Anderson had trained to be a scientist, taking a degree in physics from the University of Minnesota, but the writing life proved to be more seductive, and he never did get around to working in his original field of choice. Instead, the sales mounted steadily, until by the late fifties and early sixties, he may have been one of the most prolific writers in the genre.
In spite of his high output of fiction, he somehow managed to maintain an amazingly high standard of literary quality as well, and by the early mid-sixties was also on his way to becoming one of the most honored and respected writers in the SF genre. At one point during this period— in addition to nonrelated work and lesser series such as the "Hoka" stories he was writing in collaboration with Gordon R. Dickson— Anderson was running three of the most popular and prestigious series in science fiction all at the same time: the "Technic History" series detailing the exploits of the wily trader Nicholas Van Rijn (which includes novels such as The Man Who Counts, The Trouble Twisters, Satan's World, Mirkheim, The People of the Wind, and collections such as Trader to the Stars and The Earth Book of Storm-gate); the extremely popular series relating the adventures of interstellar secret agent Dominic Flandry, probably the most successful attempt to cross SF with the spy thriller, next to Jack Vance
's "Demon Princes" novels (the Flandry series includes novels such as A Circus of Hells, The Rebel Worlds, The Day of Their Return, Flandry of Terra, A Knight of Ghosts and Shadows, A Stone in Heaven, and The Game of Empire, and collections such as Agent of the Terran Empire); and, my own personal favorite, a series that took us along on assignment with the agents of the Time Patrol (including the collections The Guardians of Time, Time Patrolman, The Shield of Time, and The Time Patrol).

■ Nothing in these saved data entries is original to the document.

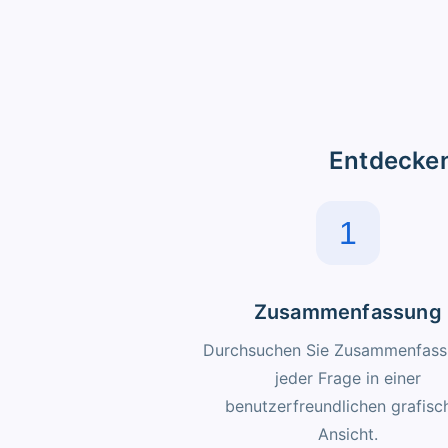
Entdecken
1
Zusammenfassung
Durchsuchen Sie Zusammenfas
jeder Frage in einer
benutzerfreundlichen grafisc
Ansicht.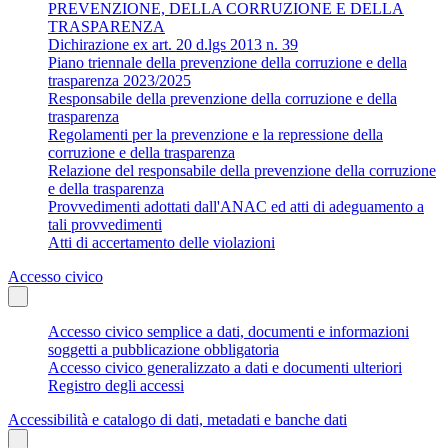
PREVENZIONE, DELLA CORRUZIONE E DELLA
TRASPARENZA
Dichirazione ex art. 20 d.lgs 2013 n. 39
Piano triennale della prevenzione della corruzione e della
trasparenza 2023/2025
Responsabile della prevenzione della corruzione e della
trasparenza
Regolamenti per la prevenzione e la repressione della
corruzione e della trasparenza
Relazione del responsabile della prevenzione della corruzione
e della trasparenza
Provvedimenti adottati dall'ANAC ed atti di adeguamento a
tali provvedimenti
Atti di accertamento delle violazioni
Accesso civico
Accesso civico semplice a dati, documenti e informazioni
soggetti a pubblicazione obbligatoria
Accesso civico generalizzato a dati e documenti ulteriori
Registro degli accessi
Accessibilità e catalogo di dati, metadati e banche dati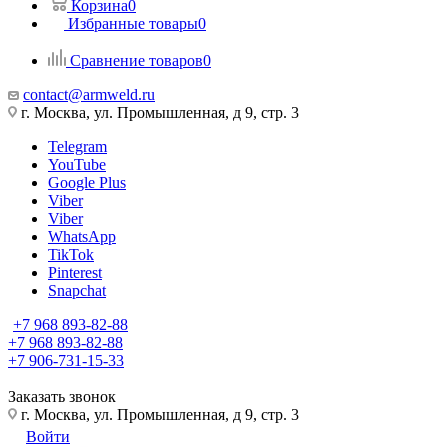
Корзина
0
Избранные товары
0
Сравнение товаров
0
contact@armweld.ru
г. Москва, ул. Промышленная, д 9, стр. 3
Telegram
YouTube
Google Plus
Viber
Viber
WhatsApp
TikTok
Pinterest
Snapchat
+7 968 893-82-88
+7 968 893-82-88
+7 906-731-15-33
Заказать звонок
г. Москва, ул. Промышленная, д 9, стр. 3
Войти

When you add to this amazing collection of memorable titles the impact of the best of Anderson's non-series novels— works such as Brain Wave, Three Hearts and Three lions, The Night Face, The Enemy Stars, and The High Crusade, all of which were being published in addition to the series books— it becomes clear that Anderson dominated the late fifties and the pre-New Wave sixties in a way that only Robert A. Heinlein, Isaac Asimov, and Arthur C. Clarke could rival. And, like them, he remained an active and dominant figure right through the seventies, eighties, and nineties.

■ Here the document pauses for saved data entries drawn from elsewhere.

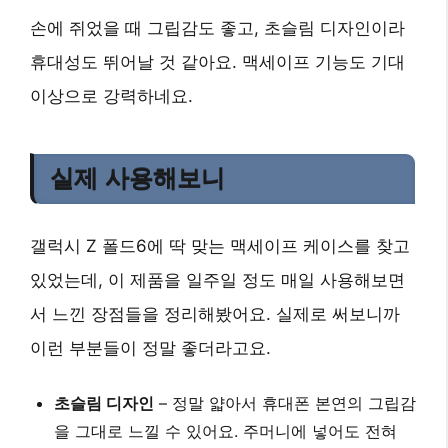
손에 쥐었을 때 그립감도 좋고, 초슬림 디자인이라
휴대성도 뛰어날 것 같아요. 맥세이프 기능도 기대
이상으로 강력하네요.
실제 사용해보니
갤럭시 Z 폴드6에 딱 맞는 맥세이프 케이스를 찾고
있었는데, 이 제품을 일주일 정도 매일 사용해보면
서 느낀 장점들을 정리해봤어요. 실제로 써보니까
이런 부분들이 정말 좋더라고요.
초슬림 디자인
– 정말 얇아서 휴대폰 본연의 그립감
을 그대로 느낄 수 있어요. 주머니에 넣어도 전혀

Here's a compelling look into the far future, at a moment when the race is beginning to split into human and posthuman camps. Even in this early story— published in 1953— it's clear that the gulf can only widen… often with tragic results.

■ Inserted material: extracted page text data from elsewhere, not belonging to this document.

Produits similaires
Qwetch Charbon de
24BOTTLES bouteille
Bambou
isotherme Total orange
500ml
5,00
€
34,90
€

Anderson's other books (among many others) include: The Broken Sword, Tau Zero, A Midsummer Tempest, Orion Shall Rise, The Boat of a Million Years, Harvest of Stars, The Fleet of Stars, Starfarers, and Operation Luna. His short work has been collected in The Queen of Air and Darkness and Other Stories, Fantasy, The Unicorn Trade (with Karen Anderson), Past Times, The Best of Poul Anderson, Explorations, and, most recently, the retrospective collection All One Universe. His most recent book is a new novel, Genesis— on bestseller lists at the beginning of the oughts as well. Until his death on July 31, 2001, Anderson lived in Orinda, California, with his wife (and fellow writer), Karen.